A fully furnished kitchen area was a must, seeing as there would be lots of hungry mouths to feed with the grandkids on board. The curbside galley includes a 10-cubic-foot refrigerator; a recessed three-burner stove and a conventional oven; a microwave oven; and a large two-bowl sink. Custom-built Amish oak cabinetry in the kitchen area provides ample room for dry goods and cooking utensils, while a set of overhead cabinets runs the length of the slideout for additional storage space. Larger items can be placed in the closet behind the full bath, which is directly across from the stacked washer and dryer.
When the crowd moves outside, there’s plenty of room to gather under the 20-foot awning for dinner or when Jon and Linda regale the grandchildren with stories from their own youth. When the kids have heard enough nostalgia, they can swing open the stainless-steel storage compartment doors and dig out toys or sports equipment from one of the large bays. To help find a lost Tonka truck or a stray ball after dark, Jon can simply switch on the three curbside floodlights to illuminate the area.
Once the motorhome was completed, it was taken to Performance Painting in Elkhart for the exterior finish. Jon worked with the design group for a week on the graphics alone and said he was thrilled with the result, particularly the way the company was able to match the paint on the house portion of the motorhome to the truck cab.
Although the motorhome is as close to perfect as Jon could have expected, he did have to make one sacrifice. “The only things I couldn’t keep were my fuel tanks,” he said. “I used to love polishing those things up. It has a 150-gallon tank, but it’s hidden now. And we had to take the passenger-side tank off. If we would have kept it, the entry would have been way back in the center of the coach, which wouldn’t necessarily have been bad, but it would have put us right through the middle of the galley.”
The Gibsons say they couldn’t be happier with the motorhome and with the service they’ve received from Showhauler even after the sale. “You can go into the facility and see the coach being built any time you want,” Jon said. “I was there twice to see it being built, but if I didn’t live so far away I would have been there more. And any problem I’ve ever had, they’ve taken care of it.”
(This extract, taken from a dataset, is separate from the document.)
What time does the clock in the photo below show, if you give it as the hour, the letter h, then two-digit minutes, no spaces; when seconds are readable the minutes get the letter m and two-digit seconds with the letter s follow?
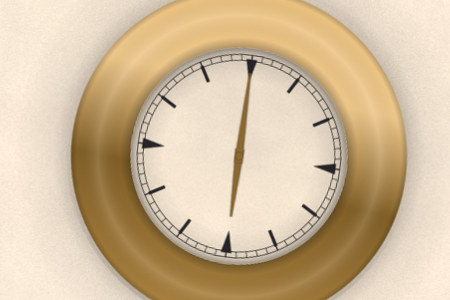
6h00
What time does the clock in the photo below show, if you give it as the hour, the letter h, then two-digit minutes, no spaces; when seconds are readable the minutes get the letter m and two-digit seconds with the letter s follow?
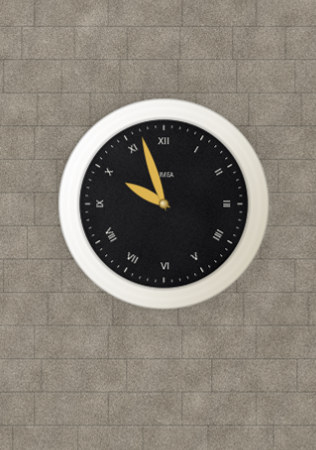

Now when the Gibsons are traveling about the country, it’s Jon’s motorhome that people are eyeing. “People are always knocking on the door wanting to see the inside,” he said. And with a price tag right around $125,000, he believes he received a bargain.
Although Jon still doesn’t get to run through the 15 manual gears of his old truck as much as he’d like, its rebirth as a motorhome has given him the chance to feel at home behind the wheel again. And with the addition of what amounts to a small apartment behind the cab, he can share the joy of being on the road with his family.